That I miss less — the creaky infrastructure.  But really, that’s part of the charm.  I miss emerging from an epic tube ride from Notting Hill Gate to St Paul’s, and seeing a nearly 400 year old Cathedral looming over a square full of pigeons.  

Which were gross.  But the winding cobblestone streets and pubs with thatched roofs made you feel like you had landed in Victorian London, with Jack the Ripper waiting to pop out to slash you.

And then, you turn a corner and see one of three Starbucks that you pass when you walk five blocks in any direction from St. Paul’s.  

Now that’s an experience we can replicate here in Atlanta.  It may not have the history, but it has the coffee chains.

Just Trying to Be Polite

Brits tend to tell it like it is. This is most apparent in the job market.  An old boss of mine at the BBC in London told me that I would never report on-air for them because they don’t like American accents (I instead reported for BBC World, seen in countries other than the UK. So hah!).  

No American boss of mine has ever said anything so blunt, even if that’s what they thought. Now that I’m back in the US, and looking for a job, I notice the lengths Americans go to, just to be polite.

I’ve had several job interviews in which the interviewer tells me they have just the role for me, and they can’t wait for me to start — and then I won’t hear from them again.  I honestly think they would rather tell me what they think I want to hear, rather than the truth — their company is cutting jobs, or is too scared to hire anyone in this economy, so I may not hear from them for a while. If ever. But that sounds too harsh to tell someone to their face.

I find that I do the same thing. I took a tour of a gym in our new neighborhood, and knew immediately it wasn’t for me. They had personal training sessions of five people (why not one?!), which you had to pay for up front (that would never work — I would pay for the minimum ten classes, then realize I didn’t have a babysitter, miss the classes and lose the money).  And they weren’t cheap.

But instead of saying “Thanks, but no thanks,” I told the very earnest gym manager that it sounded fantastic — “A personal trainer working with five clients at once? How novel!” — and I would be in touch.

I think he knew I was lying. But I also think he understood why.  Sometimes, the truth hurts.

The Half-Time Divide

My British husband was in awe of the Superbowl half-time show. Not just because Springsteen, aged 59, seemed to run around the stage as much as some of the football players on the field; he couldn’t believe a stage and a dancing crowd appeared on the same field where the game had been played just minutes before. The 12 minute long performance, complete with fireworks, isn’t something you would ever see during a football match in Britain — especially if it hadn’t ended yet.

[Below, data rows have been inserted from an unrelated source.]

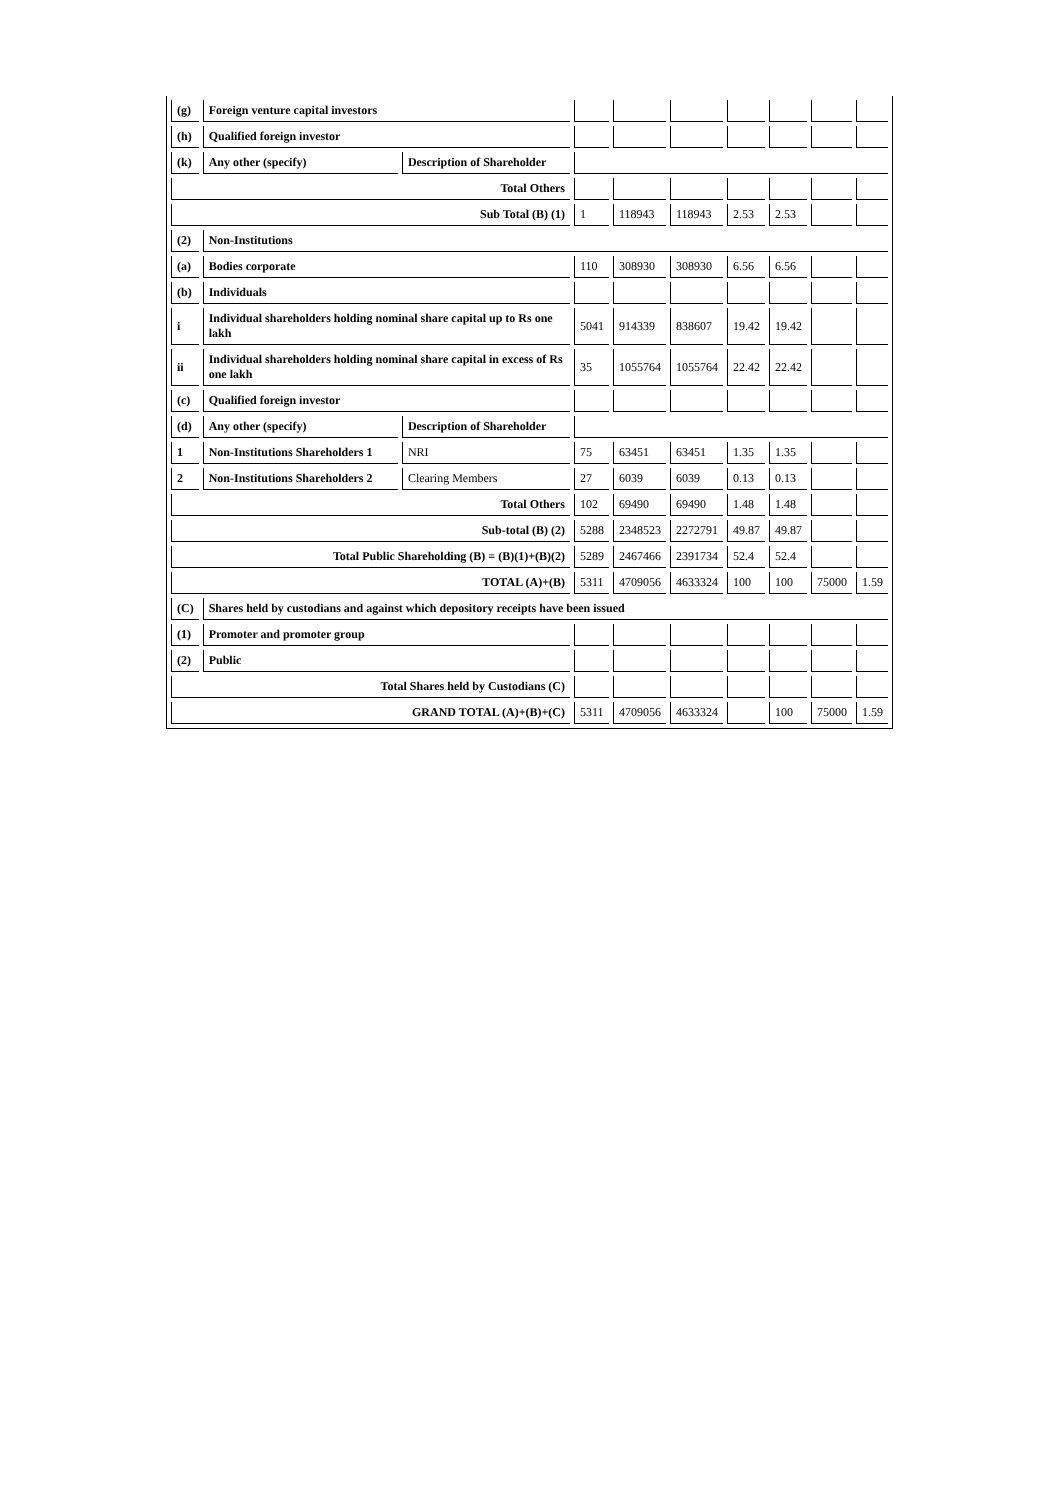| (g) | Foreign venture capital investors | | | | | | | | |
| (h) | Qualified foreign investor | | | | | | | | |
| (k) | Any other (specify) | Description of Shareholder | | | | | | | |
| Total Others | | | | | | | | | |
| Sub Total (B) (1) | | | 1 | 118943 | 118943 | 2.53 | 2.53 | | |
| (2) | Non-Institutions | | | | | | | | |
| (a) | Bodies corporate | | 110 | 308930 | 308930 | 6.56 | 6.56 | | |
| (b) | Individuals | | | | | | | | |
| i | Individual shareholders holding nominal share capital up to Rs one lakh | | 5041 | 914339 | 838607 | 19.42 | 19.42 | | |
| ii | Individual shareholders holding nominal share capital in excess of Rs one lakh | | 35 | 1055764 | 1055764 | 22.42 | 22.42 | | |
| (c) | Qualified foreign investor | | | | | | | | |
| (d) | Any other (specify) | Description of Shareholder | | | | | | | |
| 1 | Non-Institutions Shareholders 1 | NRI | 75 | 63451 | 63451 | 1.35 | 1.35 | | |
| 2 | Non-Institutions Shareholders 2 | Clearing Members | 27 | 6039 | 6039 | 0.13 | 0.13 | | |
| Total Others | | | 102 | 69490 | 69490 | 1.48 | 1.48 | | |
| Sub-total (B) (2) | | | 5288 | 2348523 | 2272791 | 49.87 | 49.87 | | |
| Total Public Shareholding (B) = (B)(1)+(B)(2) | | | 5289 | 2467466 | 2391734 | 52.4 | 52.4 | | |
| TOTAL (A)+(B) | | | 5311 | 4709056 | 4633324 | 100 | 100 | 75000 | 1.59 |
| (C) | Shares held by custodians and against which depository receipts have been issued | | | | | | | | |
| (1) | Promoter and promoter group | | | | | | | | |
| (2) | Public | | | | | | | | |
| Total Shares held by Custodians (C) | | | | | | | | | |
| GRAND TOTAL (A)+(B)+(C) | | | 5311 | 4709056 | 4633324 | | 100 | 75000 | 1.59 |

The Brits prefer to kick it old school. You won’t find cheerleaders, jumbotrons or cool graphics at their games.

They seem to be more purists about their sports. When they go to a game, they want to watch the game, then grumble about how badly it was played during half-time.

A singing and dancing Springsteen would distract the fans from their enjoyment of the half-time banter. But for those of us who are bored by football in either country, the half-time show is the perfect pick me up.

Amazed at Grace

Americans are much more overtly religious than Brits, I have found.

At a church service this morning, we tried to sit out of the Communion. An usher summoned me and my husband to partake, but we gave a gentle nod and a slight shake of our heads. This, I assumed, would be sufficient to signal that we wouldn’t be leaving the pew.

Then another, presumably more senior, usher rushed over, leaned into our pew, and told us firmly that all baptized Christians were invited to take Communion. His hand was planted on my husband’s shoulder. This was not an offer we were supposed to refuse.

After the strong-arm Communion tactics, we retreated to brunch with some people from the church. This was prefaced by grace, while all the guests held hands.

The average Brit would think you were kidding if you suggested a group of adults hold hands for any reason — especially a religious one. I think religious beliefs are almost seen as a weakness in the UK. Former Prime Minister Tony Blair didn’t admit to being a practicing Catholic until after he left office, as though it was something that ashamed him.

So maybe more Brits are religious than admit to it — they just don’t feel like practicing in public.